### TRAVAIL DEMANDÉ A:
Reproduisez, dans les lignes de données, le passage allant de la ligne contenant « as eleições municipais » jusqu'à la ligne contenant « a tratado com », ces deux lignes comprises.

*** TEXTE D'ÉTUDE

Lars LAAMANN : « L’agitation anti-chrétienne comme exemple d’anticléricalisme à la fin de l’époque impériale »
Les chrétiens chinois du XVIIIe siècle étaient tout aussi sujets aux sentiments et aux mesures anticléricales que les bouddhistes et les taoïstes. Avec l’édit anti-missionnaire de 1724, les chefs des familles converties et les prédicateurs itinérants &endash; qui forment les clercs chrétiens de cette période &endash; devinrent la cible d’accusations de “comportement perverti”. La propagation du célibat, l’existence nomade des missionnaires, les allégations de magie noire et d’exploitation sexuelle de la jeunesse constituaient, dans l’univers mental des anti-chrétiens, des violations de la morale traditionnelle. Pour les fonctionnaires, les clercs chrétiens étaient en outre potentiellement porteurs de trahison politique. Cependant, et par contraste avec le millénarisme bouddhique, la “menace” chrétienne resta largement imaginaire jusqu’au retour des missionnaires européens vers 1830.
Elisabeth ALLÈS : « À propos de l’islam en Chine : provocations antireligieuses et attitudes anticléricales du XIXe siècle à nos jours »
Provocations antireligieuses et attitudes anticléricales ont profondément marqué l’histoire des Chinois musulmans (Hui) tout au long des XIXe et XXe siècles. Cet article examine les thèmes et les formes prises par ces conflits, et distingue les disputes, que l’on peut associer à de l’intolérance lorsqu’elles se déroulent entre Hui et non-musulmans, des attitudes anticléricales. Ces dernières, visant notamment les ahong (desservants des mosquées) de l’islam traditionnel de la part de réformateurs, se caractérisent par une volonté de retour à la pureté des origines et ne concernent que les musulmans eux-mêmes.
Marianne BASTID-BRUGUIÈRE : « La campagne antireligieuse de 1922 »

******

### TRAVAIL DEMANDÉ B:
De quelle année date l'édit anti-missionnaire mentionné dans le texte d'étude ?

*** CONTENU DES DONNÉES

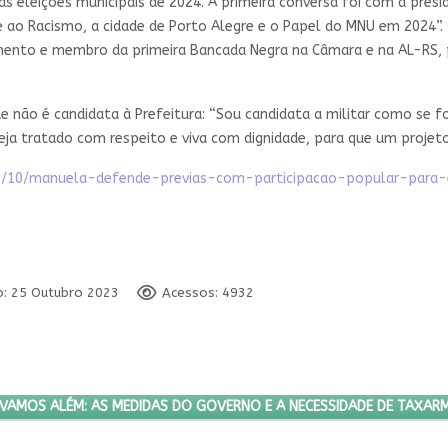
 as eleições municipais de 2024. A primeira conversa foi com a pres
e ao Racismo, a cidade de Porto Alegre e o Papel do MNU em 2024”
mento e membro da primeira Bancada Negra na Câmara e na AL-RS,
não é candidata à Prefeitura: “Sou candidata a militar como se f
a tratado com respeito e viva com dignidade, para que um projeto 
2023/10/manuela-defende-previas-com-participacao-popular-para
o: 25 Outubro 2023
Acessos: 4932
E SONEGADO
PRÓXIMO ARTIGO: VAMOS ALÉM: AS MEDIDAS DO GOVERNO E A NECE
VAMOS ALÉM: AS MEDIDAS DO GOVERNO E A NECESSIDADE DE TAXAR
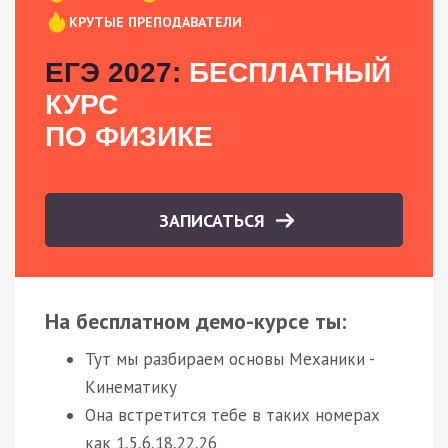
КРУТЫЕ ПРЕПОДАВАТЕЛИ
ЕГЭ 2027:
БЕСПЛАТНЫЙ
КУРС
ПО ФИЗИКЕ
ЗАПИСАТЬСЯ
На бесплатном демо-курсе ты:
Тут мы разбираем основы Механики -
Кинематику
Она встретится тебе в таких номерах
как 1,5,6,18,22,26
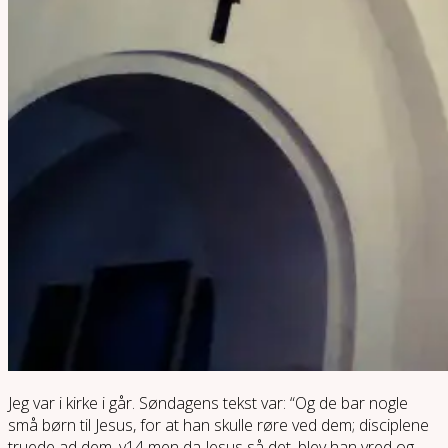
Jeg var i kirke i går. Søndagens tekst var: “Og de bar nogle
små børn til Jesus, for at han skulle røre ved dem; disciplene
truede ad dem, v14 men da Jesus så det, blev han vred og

******
*** CONTENU DES DONNÉES

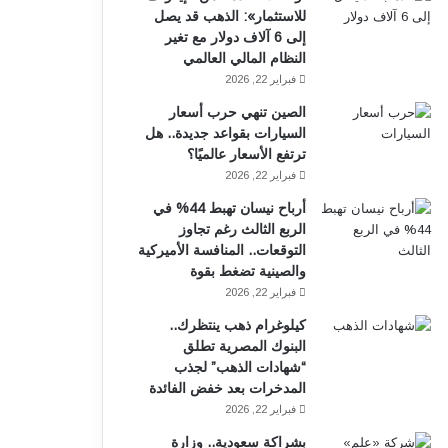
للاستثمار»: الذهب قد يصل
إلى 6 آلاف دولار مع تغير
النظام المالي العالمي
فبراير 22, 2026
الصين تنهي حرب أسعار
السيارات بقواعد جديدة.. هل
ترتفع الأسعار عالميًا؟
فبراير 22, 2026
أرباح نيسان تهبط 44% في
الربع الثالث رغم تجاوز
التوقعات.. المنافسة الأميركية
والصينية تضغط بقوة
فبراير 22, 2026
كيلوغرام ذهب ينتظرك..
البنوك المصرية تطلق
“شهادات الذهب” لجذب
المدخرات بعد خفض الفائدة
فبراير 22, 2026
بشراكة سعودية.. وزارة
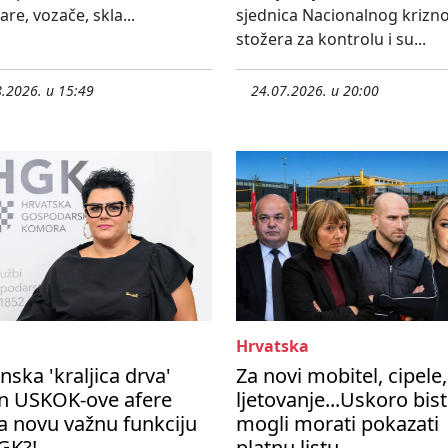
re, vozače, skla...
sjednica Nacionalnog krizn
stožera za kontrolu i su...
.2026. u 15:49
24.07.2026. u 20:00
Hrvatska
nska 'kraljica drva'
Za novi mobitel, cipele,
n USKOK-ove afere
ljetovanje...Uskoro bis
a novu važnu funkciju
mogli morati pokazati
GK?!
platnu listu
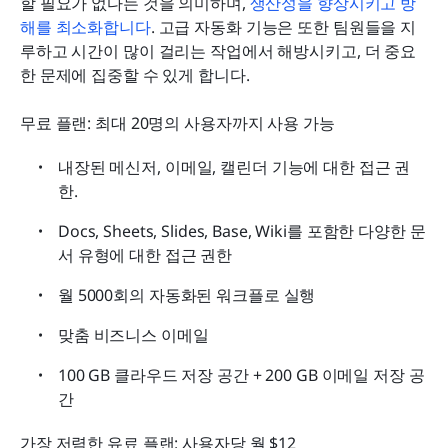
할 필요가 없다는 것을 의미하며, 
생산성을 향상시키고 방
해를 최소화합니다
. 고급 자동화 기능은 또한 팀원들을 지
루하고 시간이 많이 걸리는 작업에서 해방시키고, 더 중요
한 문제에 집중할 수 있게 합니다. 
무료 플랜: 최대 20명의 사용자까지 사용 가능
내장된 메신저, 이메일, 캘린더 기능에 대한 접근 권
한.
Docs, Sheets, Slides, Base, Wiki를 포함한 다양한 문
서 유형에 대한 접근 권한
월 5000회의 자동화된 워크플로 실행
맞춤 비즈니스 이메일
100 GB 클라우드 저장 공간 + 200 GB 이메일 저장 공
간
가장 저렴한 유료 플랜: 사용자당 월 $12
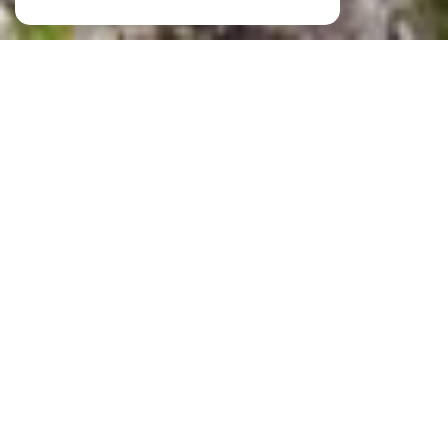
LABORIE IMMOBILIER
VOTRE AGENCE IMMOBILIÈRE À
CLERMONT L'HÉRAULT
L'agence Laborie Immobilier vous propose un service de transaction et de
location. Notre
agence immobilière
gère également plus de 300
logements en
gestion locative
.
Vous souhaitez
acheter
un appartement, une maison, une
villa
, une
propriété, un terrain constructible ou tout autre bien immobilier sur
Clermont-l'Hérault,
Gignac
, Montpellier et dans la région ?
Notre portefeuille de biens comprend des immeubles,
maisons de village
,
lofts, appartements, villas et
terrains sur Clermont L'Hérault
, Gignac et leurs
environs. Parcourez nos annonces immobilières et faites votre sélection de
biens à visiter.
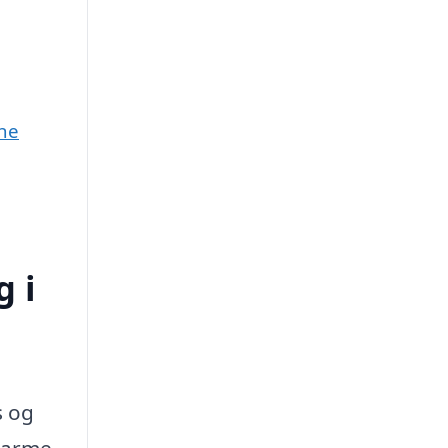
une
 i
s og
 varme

******
*** CONTENU DES DONNÉES

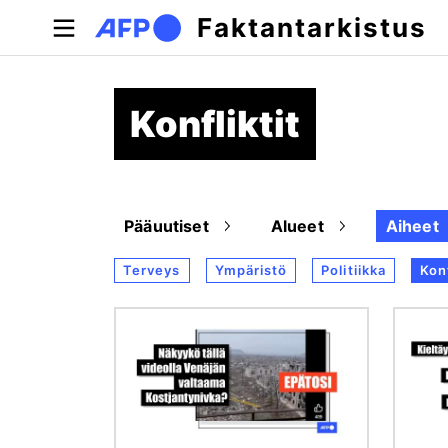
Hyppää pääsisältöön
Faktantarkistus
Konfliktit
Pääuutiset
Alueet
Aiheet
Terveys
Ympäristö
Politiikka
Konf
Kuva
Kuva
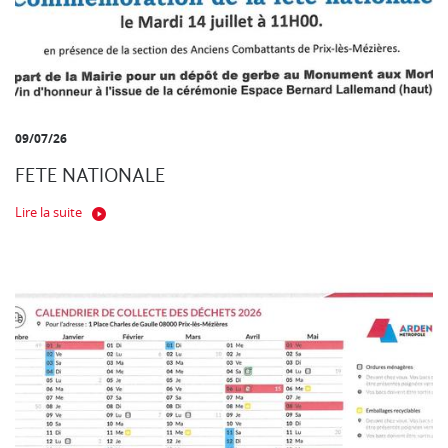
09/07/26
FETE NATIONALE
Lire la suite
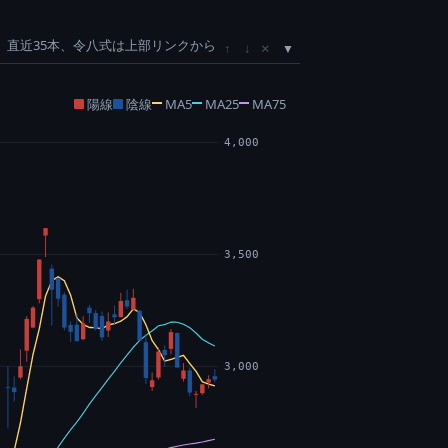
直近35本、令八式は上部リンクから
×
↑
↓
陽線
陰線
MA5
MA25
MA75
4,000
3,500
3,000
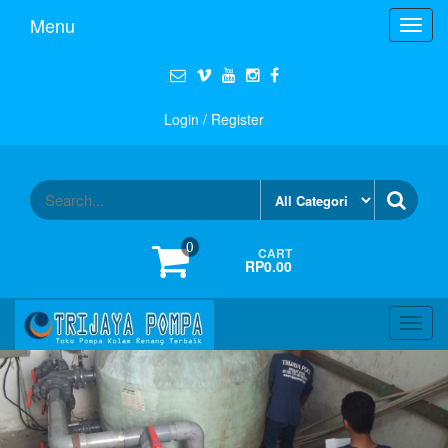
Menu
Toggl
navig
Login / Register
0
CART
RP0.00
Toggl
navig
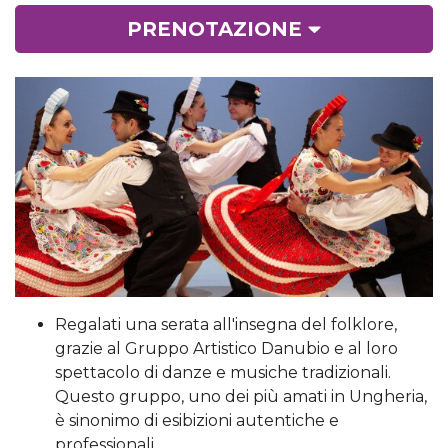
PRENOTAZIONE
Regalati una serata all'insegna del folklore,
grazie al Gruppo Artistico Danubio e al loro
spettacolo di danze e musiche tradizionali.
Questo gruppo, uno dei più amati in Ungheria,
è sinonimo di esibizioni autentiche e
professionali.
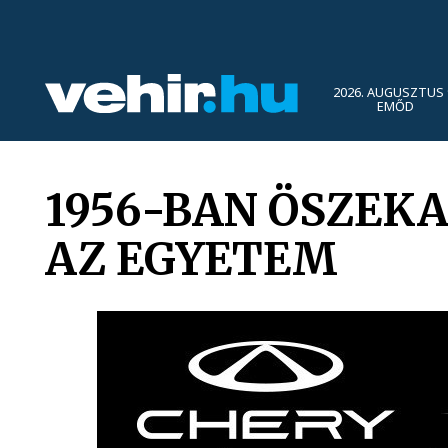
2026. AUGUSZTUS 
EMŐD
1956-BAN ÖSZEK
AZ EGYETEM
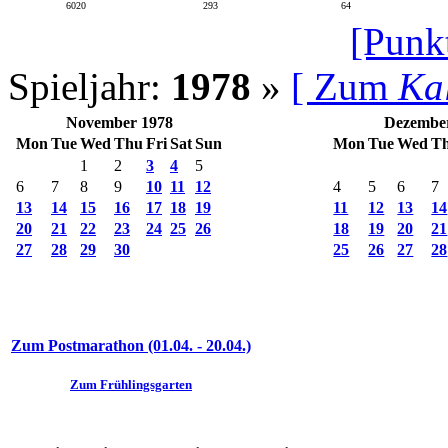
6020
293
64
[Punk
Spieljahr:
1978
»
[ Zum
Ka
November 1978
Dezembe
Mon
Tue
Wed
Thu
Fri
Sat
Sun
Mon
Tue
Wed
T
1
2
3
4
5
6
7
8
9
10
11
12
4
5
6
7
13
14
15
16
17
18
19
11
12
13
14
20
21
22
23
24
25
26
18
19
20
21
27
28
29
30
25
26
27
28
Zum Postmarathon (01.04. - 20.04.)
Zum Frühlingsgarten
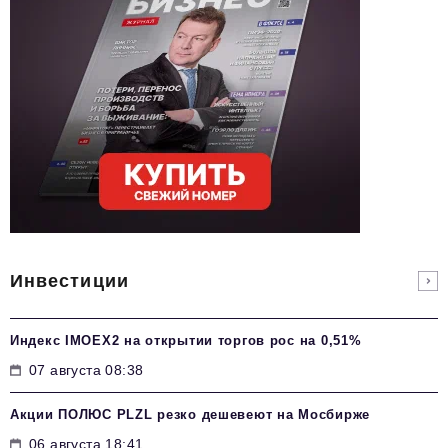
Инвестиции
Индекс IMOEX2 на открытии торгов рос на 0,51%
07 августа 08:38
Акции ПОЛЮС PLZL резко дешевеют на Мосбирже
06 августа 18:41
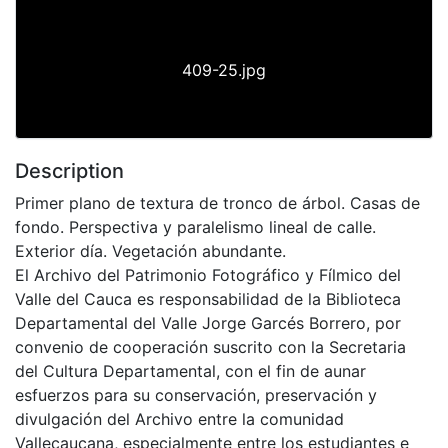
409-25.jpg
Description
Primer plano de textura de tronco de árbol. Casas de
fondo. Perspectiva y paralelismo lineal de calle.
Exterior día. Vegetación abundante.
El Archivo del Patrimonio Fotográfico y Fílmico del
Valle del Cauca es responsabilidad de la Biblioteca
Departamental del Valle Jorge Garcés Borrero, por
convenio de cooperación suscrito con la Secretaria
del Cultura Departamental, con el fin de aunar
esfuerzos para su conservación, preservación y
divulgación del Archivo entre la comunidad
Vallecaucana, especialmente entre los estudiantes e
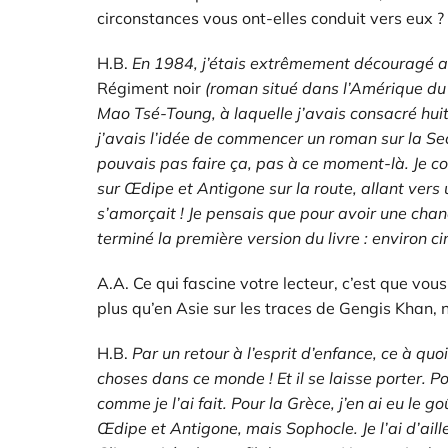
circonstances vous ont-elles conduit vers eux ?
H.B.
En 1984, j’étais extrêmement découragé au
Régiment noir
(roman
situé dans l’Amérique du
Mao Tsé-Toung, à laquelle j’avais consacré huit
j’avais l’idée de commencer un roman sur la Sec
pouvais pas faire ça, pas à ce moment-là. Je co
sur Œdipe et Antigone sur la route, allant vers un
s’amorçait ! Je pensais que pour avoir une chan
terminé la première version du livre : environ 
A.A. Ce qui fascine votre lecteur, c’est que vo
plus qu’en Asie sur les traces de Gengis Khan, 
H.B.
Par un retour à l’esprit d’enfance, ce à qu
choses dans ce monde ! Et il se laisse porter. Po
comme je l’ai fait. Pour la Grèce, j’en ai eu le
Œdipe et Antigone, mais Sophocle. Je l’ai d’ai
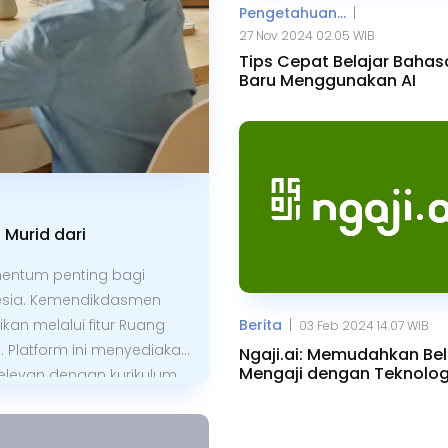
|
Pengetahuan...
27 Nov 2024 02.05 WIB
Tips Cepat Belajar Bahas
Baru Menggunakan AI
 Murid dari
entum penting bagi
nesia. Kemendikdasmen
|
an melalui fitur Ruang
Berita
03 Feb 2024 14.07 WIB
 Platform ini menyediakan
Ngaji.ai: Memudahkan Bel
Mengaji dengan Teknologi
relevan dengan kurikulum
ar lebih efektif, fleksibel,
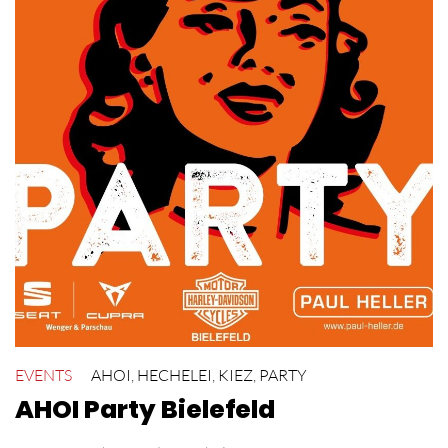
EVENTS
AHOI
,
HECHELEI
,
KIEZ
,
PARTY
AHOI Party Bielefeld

******

### CORRIGÉ A:
 as eleições municipais de 2024. A primeira conversa foi com a pres
e ao Racismo, a cidade de Porto Alegre e o Papel do MNU em 2024”
mento e membro da primeira Bancada Negra na Câmara e na AL-RS,
não é candidata à Prefeitura: “Sou candidata a militar como se f
a tratado com respeito e viva com dignidade, para que um projeto 

### CORRIGÉ B:
De 1724.